Otto anni or sono, il 7 maggio [del 1994, ndr], a pochi giorni di distanza dalla sua beatificazione, coloro che il giorno dopo avrebbero lanciato il “Progetto Gemma” andarono a Mesero sulla sua tomba.
Erano le sei e l’Eucarestia fu celebrata da mons. Michel Schooyans, nome ben noto a chi si impegna nella lotta per la Vita. Non sapevano che sorte avrebbe avuto l’iniziativa: per molti era un’avventura pericolosa. Noi lo sapevamo che poteva esserlo per la mancata risposta, e per questo invocammo la protezione di questa nuova Beata, che aveva offerto la vita per la nascita della quarta figlia.
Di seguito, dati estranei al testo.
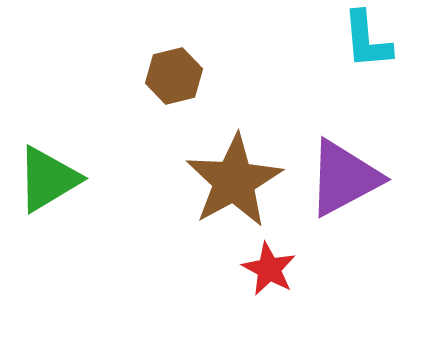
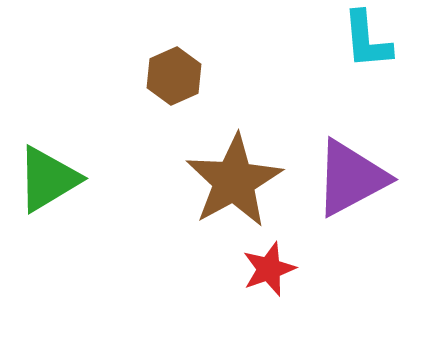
brown hexagon: rotated 10 degrees counterclockwise
purple triangle: moved 7 px right
red star: rotated 24 degrees clockwise
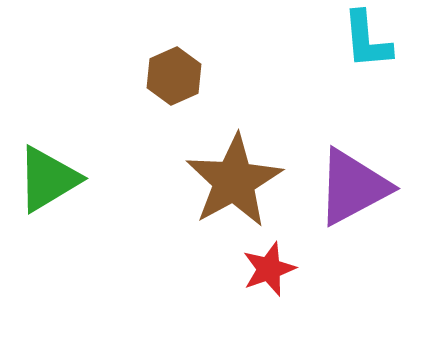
purple triangle: moved 2 px right, 9 px down
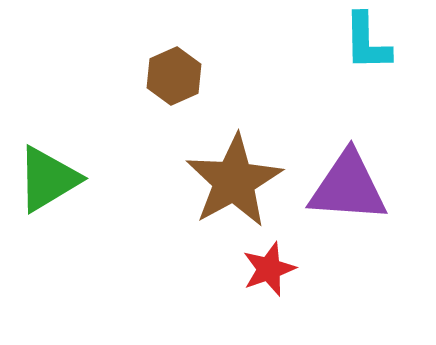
cyan L-shape: moved 2 px down; rotated 4 degrees clockwise
purple triangle: moved 5 px left; rotated 32 degrees clockwise
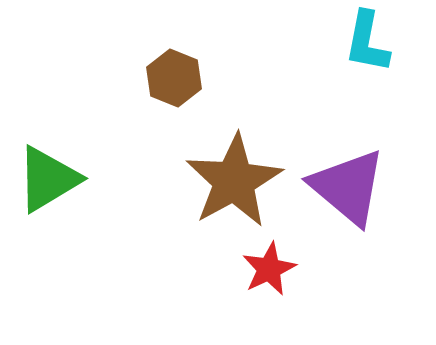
cyan L-shape: rotated 12 degrees clockwise
brown hexagon: moved 2 px down; rotated 14 degrees counterclockwise
purple triangle: rotated 36 degrees clockwise
red star: rotated 6 degrees counterclockwise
A otto anni di distanza, quello che è avvenuto è miracoloso: con il lavoro di tre persone volontarie che lo tengono in piedi, il “Progetto Gemma” ha risposto alle centinaia di domande che vengono dai Centri di Aiuto di tutta Italia assicurando un mezzo spesso decisivo per salvare 6.000 bambini.
Quello che più importava a noi all’inizio era che questa azione (per la quale la gente ha versato 12 miliardi di lire) fosse considerata non solo un aiuto necessario ai bimbi e alle madri, ma una parte della preghiera per la Vita.
Ce lo richiamò Giovanni Paolo II (Enc. Evangelium Vitae, n. 100) “è urgente una grande preghiera per la Vita, che attraversi il mondo intero. Con iniziative straordinarie e nella preghiera abituale, da ogni comunità cristiana, da ogni gruppo o associazione, da ogni famiglia e dal cuore di ogni credente si elevi una supplica appassionata a Dio, Creatore e amante della Vita”.
Il “Progetto Gemma” ha un modo col quale, per un anno e mezzo, la contemplazione del Dio della Vita si fece ancor più presente in quella di Gesù Concepito, secondo l’ammonizione di san Giacomo: “mostrami la tua fede senza le opere, e io con le mie opere ti mostrerò la mia fede”.
Fra tutti gli aderenti in Italia, ci sono 484 parrocchie. Alcune di esse hanno elencato, in questi otto anni, oltre 20 adozioni di bambini non nati.
È singolare sentire dai parroci come l’attesa della nascita, le notizie del bambino salvato, spesso la fotografia, siano una fonte perenne di richiamo alla preghiera per la Vita, di lode al Signore, di ringraziamento perché ha dato a tutti la gioia di cooperare, perché il silenzioso martirio di 140.000 creature, ogni anno, in Italia, non rimanga in silenzio.
Le parrocchie e i luoghi di culto in Italia sono oltre 30.000: vorrei che i parroci che hanno visto crescere la preghiera per la Vita – invocata dal Papa e piuttosto trascurata – ne parlassero ad altri come di un percorso, così prossimo e immediato, per la cultura della Vita di questo nostro Paese che vive, cattolici compresi, come se della strage ogni giorno compiuta non importasse granché.
Il “Progetto Gemma” nella crescita di ogni anno, dai 100 del primo ai 1400 di quest’anno, rischia di non farcela a dare seguito a tutte le richieste: non credo possa, una comunità cristiana, starsene indifferente a sapere che in questa nostra città un bambino è morto perché nessuno ha dato una mano alla madre.